Chromosomal biodosimetry by unfolding a mixed Poisson distribution: a generalized model
- PMID: 12569012
Chromosomal biodosimetry by unfolding a mixed Poisson distribution: a generalized model
Abstract
Purpose: The current chromosomal biodosimetry system is practically limited to the estimation of equivalent whole-body dose in the low or moderate dose range. To circumvent this problem, a new dosimetry system was developed which was effective over a wide dose range and dose gradient.
Materials and methods: In order to establish a quantitative formalism of a comprehensive dose-response kinetics, chromosome aberration frequencies were studied in human peripheral blood lymphocytes irradiated in vitro with gamma-rays in a dose range of 0.01-50Gy. Using the dose-yield relationship thus established, a new model of biodosimetry was developed which involved unfolding the chromosome aberration distribution into a mixed Poisson distribution and thence into a dose-distribution profile. The model was then tested with chromosome aberration data in lymphocytes irradiated in vitro, simulated partial body irradiation, accidental radiation exposure, therapeutic local irradiation and protracted exposure by internal deposit of Thorotrast.
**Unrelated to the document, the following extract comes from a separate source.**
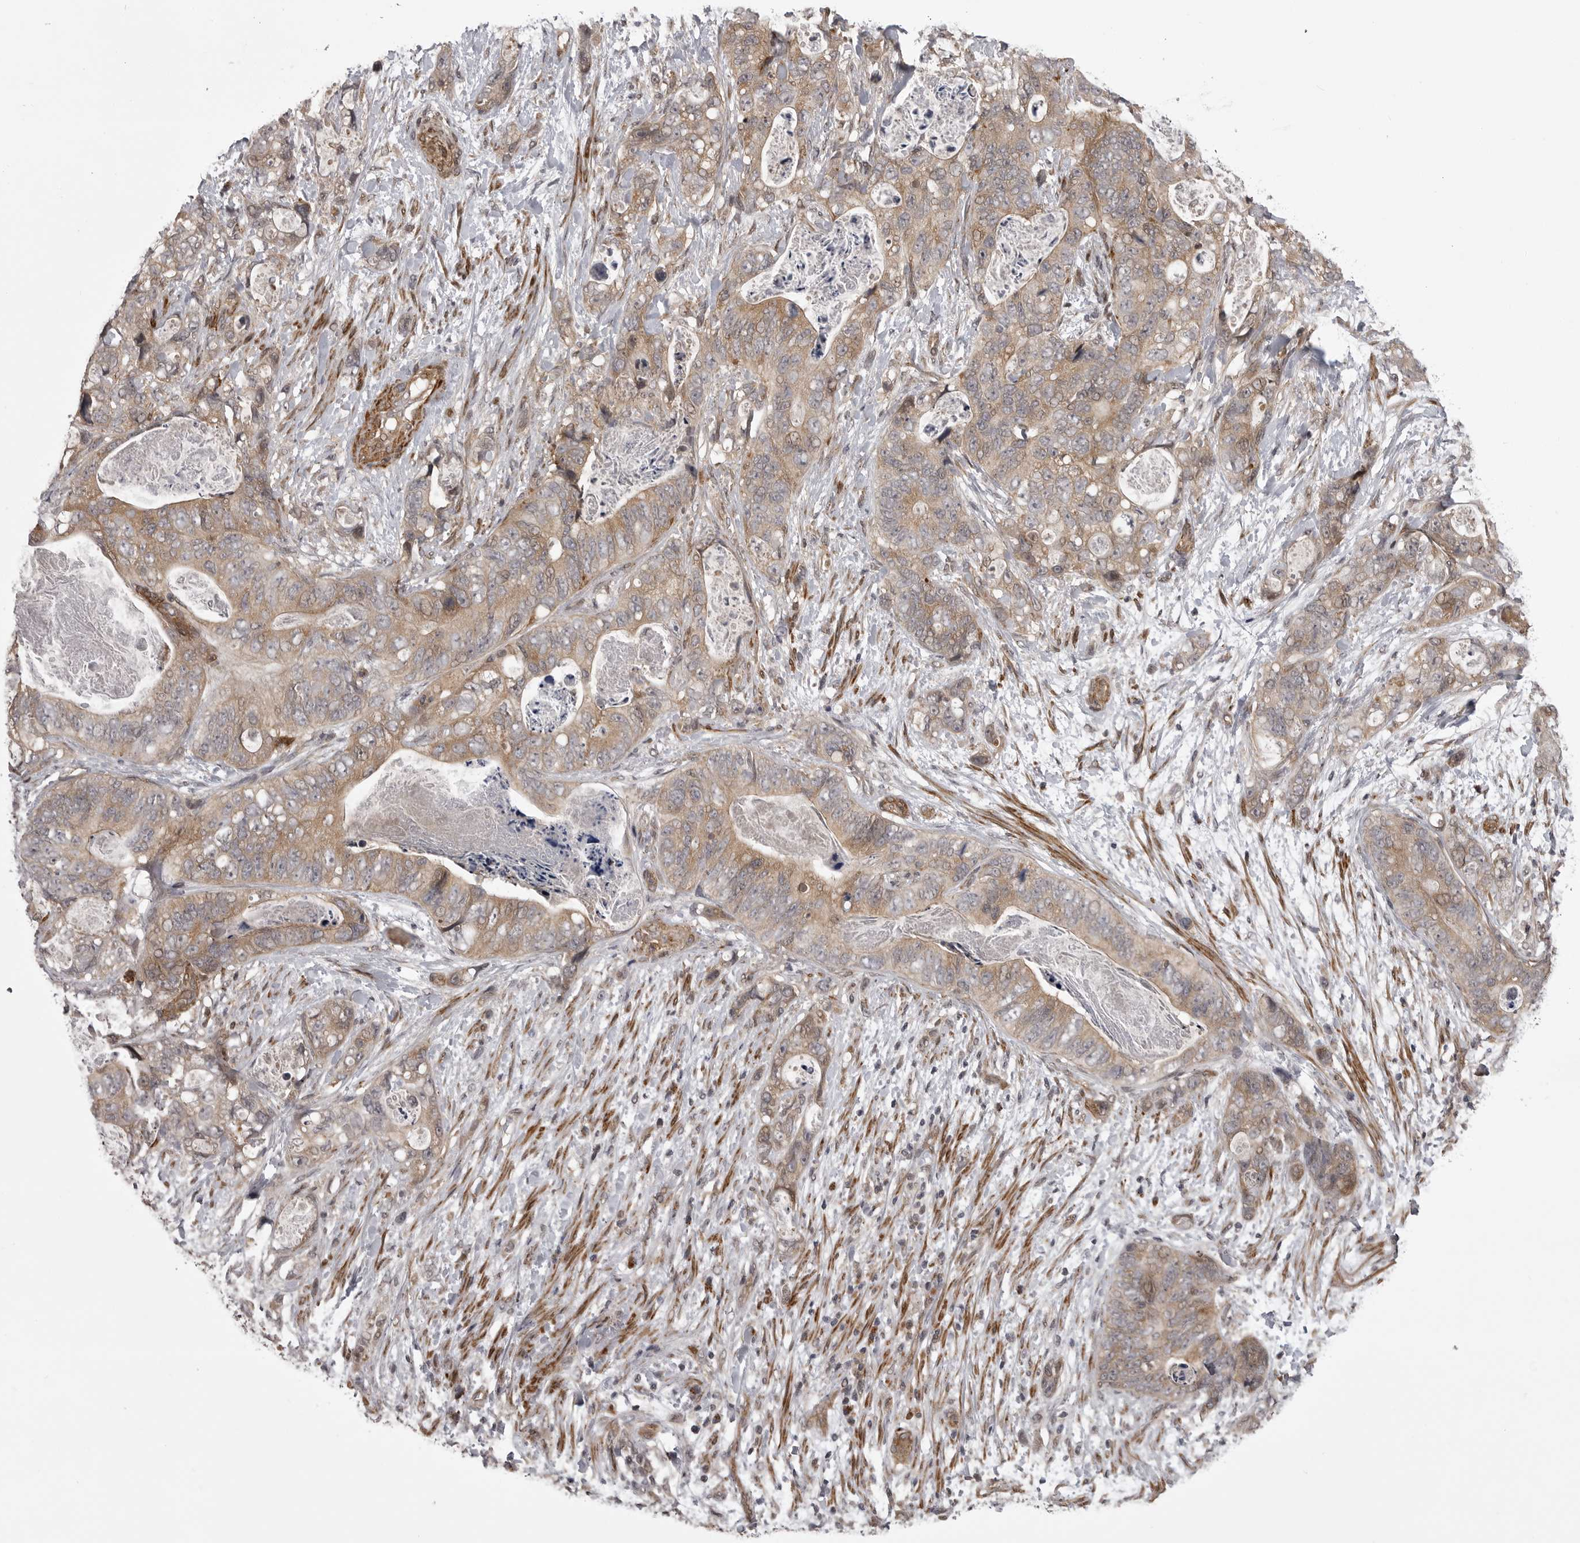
{"staining": {"intensity": "moderate", "quantity": ">75%", "location": "cytoplasmic/membranous"}, "tissue": "stomach cancer", "cell_type": "Tumor cells", "image_type": "cancer", "snomed": [{"axis": "morphology", "description": "Normal tissue, NOS"}, {"axis": "morphology", "description": "Adenocarcinoma, NOS"}, {"axis": "topography", "description": "Stomach"}], "caption": "The histopathology image exhibits a brown stain indicating the presence of a protein in the cytoplasmic/membranous of tumor cells in stomach cancer.", "gene": "SNX16", "patient": {"sex": "female", "age": 89}}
Results: The dose-yield relations over a wide dose range fit satisfactorily a multiparametric dose-response curve, which included the first approximation kinetics of linear-quadratic dose-response and its distortion by mutual interference among multiple breaks on a chromosome arm. The unfolding strategy using these dose-response kinetics was successfully applied to the various types of radiation exposures; the reconstructed dose profile showing a sharp unimodal peak for moderate or high doses of gamma-rays in vitro irradiation, broadening for high-linear energy transfer radiation, discrimination of doses in the mixed culture of irradiated and unirradiated blood, and reasonable dose distribution for the in vivo exposures.
Conclusion: A novel biodosimetry system was developed. The system is innovative in that it provides information not only on the macroscopic dose inhomogeneity, but also on the microscopic spectrum of doses stemming from the variability of energy transfer by charged particles as well as the multiple ionization events to which the target cell nucleus is exposed.